BEGIN Supplied entries

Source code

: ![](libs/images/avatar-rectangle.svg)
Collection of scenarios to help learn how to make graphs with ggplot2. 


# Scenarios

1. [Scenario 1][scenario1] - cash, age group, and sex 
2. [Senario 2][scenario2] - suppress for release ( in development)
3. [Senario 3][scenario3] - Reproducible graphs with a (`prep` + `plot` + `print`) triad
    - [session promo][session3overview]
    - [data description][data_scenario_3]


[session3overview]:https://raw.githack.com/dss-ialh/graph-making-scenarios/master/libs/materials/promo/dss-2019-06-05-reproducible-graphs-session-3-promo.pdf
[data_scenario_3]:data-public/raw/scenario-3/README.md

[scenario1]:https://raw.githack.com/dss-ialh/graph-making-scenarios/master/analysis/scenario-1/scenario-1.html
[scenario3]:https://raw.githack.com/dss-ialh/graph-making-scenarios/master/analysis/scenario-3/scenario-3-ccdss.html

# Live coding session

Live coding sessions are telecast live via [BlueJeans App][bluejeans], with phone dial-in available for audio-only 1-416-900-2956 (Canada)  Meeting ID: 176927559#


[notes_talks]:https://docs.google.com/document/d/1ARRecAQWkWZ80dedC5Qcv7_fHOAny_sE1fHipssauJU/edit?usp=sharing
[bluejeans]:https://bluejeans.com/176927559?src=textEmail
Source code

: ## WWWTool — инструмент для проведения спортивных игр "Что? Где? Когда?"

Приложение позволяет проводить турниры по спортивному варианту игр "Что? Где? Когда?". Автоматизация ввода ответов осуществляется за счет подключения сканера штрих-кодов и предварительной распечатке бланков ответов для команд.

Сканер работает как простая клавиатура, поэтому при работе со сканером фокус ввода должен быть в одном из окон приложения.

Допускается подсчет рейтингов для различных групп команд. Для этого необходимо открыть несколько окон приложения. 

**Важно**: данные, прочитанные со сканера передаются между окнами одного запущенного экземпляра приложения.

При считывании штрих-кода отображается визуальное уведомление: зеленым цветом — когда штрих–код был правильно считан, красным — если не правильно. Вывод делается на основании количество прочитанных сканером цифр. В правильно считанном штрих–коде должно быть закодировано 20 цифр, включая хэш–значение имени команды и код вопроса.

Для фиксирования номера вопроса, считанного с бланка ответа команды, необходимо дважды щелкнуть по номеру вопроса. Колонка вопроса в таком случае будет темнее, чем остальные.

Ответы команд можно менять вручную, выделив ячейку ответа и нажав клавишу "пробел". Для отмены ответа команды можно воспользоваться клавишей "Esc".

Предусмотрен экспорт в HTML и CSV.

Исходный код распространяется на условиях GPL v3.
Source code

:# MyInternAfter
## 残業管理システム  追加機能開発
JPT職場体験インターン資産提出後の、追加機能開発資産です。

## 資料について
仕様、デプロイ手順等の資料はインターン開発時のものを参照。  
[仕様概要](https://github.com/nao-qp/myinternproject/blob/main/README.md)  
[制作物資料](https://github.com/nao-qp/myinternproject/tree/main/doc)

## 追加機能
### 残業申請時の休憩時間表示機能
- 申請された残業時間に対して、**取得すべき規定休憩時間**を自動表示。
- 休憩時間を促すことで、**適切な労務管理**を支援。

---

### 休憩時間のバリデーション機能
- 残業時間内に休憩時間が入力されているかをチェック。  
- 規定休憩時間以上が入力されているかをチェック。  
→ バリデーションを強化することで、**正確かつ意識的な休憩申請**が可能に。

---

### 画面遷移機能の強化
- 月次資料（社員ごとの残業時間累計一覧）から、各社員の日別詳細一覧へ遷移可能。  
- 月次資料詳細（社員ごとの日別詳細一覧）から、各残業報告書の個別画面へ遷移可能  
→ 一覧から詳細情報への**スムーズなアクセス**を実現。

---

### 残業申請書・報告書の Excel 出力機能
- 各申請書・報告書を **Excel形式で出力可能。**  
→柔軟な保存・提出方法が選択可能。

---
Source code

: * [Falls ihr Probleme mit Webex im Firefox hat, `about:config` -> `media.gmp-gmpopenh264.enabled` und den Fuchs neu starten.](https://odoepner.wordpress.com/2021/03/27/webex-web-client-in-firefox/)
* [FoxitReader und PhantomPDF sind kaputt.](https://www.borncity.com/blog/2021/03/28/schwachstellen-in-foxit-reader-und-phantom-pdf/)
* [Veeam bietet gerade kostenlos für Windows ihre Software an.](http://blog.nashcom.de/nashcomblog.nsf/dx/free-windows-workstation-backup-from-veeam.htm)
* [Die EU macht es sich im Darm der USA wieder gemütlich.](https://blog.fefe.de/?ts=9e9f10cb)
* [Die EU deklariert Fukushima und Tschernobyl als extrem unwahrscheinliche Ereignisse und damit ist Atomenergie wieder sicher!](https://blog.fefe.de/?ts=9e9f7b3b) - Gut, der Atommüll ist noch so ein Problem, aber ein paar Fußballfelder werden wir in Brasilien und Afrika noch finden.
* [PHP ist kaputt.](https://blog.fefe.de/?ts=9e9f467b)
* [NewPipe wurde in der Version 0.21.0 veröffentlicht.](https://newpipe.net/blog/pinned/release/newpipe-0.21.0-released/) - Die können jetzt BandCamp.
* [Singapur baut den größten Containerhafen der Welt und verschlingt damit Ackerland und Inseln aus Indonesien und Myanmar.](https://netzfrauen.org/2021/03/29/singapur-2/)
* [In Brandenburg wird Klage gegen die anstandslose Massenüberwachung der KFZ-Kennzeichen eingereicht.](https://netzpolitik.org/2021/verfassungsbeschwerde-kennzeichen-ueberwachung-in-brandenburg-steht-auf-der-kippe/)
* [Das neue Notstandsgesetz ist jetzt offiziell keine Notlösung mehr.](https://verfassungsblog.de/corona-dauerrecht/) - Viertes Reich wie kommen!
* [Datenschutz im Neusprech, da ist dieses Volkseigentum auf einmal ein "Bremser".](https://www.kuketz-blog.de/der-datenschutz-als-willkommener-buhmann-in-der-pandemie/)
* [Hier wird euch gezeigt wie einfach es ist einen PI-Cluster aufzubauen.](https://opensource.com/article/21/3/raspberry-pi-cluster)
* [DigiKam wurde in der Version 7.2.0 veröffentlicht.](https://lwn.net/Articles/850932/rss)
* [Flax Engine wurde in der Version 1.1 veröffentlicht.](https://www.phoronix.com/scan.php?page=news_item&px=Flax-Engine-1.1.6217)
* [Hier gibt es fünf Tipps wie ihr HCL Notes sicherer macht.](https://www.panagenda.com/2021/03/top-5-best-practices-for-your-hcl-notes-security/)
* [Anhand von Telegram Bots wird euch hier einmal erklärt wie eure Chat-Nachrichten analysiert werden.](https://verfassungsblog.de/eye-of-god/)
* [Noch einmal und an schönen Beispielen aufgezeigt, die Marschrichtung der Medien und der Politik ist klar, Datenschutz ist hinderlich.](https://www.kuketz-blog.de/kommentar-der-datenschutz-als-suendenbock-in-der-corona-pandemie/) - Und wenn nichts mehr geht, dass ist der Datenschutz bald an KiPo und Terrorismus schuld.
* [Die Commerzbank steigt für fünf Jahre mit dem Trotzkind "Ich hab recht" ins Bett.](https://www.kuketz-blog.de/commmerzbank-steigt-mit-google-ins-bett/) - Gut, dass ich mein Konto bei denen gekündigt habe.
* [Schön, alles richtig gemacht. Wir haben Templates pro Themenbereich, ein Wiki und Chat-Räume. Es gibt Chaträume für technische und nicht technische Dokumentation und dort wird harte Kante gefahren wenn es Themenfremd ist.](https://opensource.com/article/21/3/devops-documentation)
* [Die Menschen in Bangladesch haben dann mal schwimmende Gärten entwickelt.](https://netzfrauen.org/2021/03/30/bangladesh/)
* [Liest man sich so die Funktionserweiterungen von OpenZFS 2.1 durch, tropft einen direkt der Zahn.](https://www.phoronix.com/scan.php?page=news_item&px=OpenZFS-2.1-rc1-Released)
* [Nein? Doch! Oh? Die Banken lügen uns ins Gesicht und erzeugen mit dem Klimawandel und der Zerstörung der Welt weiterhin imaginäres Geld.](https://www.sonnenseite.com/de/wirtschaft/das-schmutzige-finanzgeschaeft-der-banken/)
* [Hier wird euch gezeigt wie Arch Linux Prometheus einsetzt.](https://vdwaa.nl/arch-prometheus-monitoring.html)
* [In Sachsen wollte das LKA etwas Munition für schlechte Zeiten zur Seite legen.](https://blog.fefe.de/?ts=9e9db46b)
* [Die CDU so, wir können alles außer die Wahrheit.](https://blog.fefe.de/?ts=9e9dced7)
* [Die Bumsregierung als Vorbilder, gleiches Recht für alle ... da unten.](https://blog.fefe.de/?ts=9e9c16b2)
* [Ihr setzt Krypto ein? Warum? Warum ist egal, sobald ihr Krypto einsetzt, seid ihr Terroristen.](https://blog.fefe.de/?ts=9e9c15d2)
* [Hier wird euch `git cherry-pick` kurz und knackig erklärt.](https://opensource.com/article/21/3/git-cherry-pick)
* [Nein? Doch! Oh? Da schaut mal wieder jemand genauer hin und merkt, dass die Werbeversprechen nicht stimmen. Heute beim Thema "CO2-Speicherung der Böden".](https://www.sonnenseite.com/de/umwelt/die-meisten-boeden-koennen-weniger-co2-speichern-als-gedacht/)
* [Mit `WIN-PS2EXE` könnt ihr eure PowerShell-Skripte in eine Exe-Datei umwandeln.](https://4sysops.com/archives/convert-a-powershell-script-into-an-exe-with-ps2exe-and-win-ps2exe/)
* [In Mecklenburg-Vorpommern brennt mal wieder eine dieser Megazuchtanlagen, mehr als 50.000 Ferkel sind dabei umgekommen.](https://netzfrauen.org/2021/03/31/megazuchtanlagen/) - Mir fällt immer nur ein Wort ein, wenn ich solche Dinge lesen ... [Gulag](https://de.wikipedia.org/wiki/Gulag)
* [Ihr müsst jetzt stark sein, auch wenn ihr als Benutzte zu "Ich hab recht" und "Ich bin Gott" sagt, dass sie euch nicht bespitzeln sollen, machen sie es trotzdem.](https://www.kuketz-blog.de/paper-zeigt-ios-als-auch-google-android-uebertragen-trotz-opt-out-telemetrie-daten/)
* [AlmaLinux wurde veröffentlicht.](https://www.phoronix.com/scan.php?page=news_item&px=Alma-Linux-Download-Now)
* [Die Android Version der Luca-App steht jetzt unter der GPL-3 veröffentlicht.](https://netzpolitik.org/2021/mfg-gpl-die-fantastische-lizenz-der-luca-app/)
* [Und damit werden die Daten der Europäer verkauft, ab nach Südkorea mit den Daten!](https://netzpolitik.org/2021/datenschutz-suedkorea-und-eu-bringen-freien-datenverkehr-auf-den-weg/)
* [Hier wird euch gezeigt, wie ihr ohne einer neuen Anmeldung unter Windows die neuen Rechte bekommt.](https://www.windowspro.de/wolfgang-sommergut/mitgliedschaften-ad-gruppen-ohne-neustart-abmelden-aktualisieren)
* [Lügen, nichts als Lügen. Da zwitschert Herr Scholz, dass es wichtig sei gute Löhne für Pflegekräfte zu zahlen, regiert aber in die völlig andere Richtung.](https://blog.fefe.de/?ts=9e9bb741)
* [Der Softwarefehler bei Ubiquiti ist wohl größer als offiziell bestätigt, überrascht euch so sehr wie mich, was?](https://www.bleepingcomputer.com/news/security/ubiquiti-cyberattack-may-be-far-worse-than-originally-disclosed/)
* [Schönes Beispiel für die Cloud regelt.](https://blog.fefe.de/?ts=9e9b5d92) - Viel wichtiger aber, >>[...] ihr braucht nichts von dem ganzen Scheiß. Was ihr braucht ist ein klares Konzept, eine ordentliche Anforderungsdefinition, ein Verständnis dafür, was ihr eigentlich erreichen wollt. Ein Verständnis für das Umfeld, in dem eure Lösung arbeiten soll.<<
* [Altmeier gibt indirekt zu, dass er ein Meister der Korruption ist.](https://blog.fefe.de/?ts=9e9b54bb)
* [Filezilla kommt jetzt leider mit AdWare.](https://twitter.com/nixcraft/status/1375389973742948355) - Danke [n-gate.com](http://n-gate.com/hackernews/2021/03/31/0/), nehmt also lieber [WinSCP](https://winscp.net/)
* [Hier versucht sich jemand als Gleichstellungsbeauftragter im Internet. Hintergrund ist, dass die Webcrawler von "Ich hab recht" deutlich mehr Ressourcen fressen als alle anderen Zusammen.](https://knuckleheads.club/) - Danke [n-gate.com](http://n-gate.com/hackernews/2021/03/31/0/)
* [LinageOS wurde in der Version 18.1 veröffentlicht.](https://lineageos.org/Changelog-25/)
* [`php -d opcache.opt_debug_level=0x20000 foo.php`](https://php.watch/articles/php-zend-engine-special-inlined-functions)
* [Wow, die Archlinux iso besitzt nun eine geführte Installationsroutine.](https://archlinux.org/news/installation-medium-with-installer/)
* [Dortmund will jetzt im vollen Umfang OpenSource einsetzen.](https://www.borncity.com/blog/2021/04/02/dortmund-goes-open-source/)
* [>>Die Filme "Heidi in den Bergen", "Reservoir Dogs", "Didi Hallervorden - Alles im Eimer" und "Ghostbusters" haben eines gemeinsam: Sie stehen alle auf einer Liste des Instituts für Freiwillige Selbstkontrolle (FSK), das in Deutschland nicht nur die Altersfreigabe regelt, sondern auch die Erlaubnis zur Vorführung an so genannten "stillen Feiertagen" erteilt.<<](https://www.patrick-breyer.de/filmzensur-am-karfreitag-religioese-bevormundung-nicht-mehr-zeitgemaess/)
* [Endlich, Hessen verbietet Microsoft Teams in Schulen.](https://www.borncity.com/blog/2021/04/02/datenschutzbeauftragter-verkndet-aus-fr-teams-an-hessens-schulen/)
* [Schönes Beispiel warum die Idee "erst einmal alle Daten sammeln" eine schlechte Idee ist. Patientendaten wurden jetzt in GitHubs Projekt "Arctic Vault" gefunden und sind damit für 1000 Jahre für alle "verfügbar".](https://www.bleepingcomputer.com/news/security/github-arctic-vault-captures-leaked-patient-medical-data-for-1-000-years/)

END Supplied entries

- **Task to complete**
Look through the entries, and return every line that the word "github" appears in.

- **Output for this exercise**
[仕様概要](https://github.com/nao-qp/myinternproject/blob/main/README.md)  
[制作物資料](https://github.com/nao-qp/myinternproject/tree/main/doc)
* [Schönes Beispiel warum die Idee "erst einmal alle Daten sammeln" eine schlechte Idee ist. Patientendaten wurden jetzt in GitHubs Projekt "Arctic Vault" gefunden und sind damit für 1000 Jahre für alle "verfügbar".](https://www.bleepingcomputer.com/news/security/github-arctic-vault-captures-leaked-patient-medical-data-for-1-000-years/)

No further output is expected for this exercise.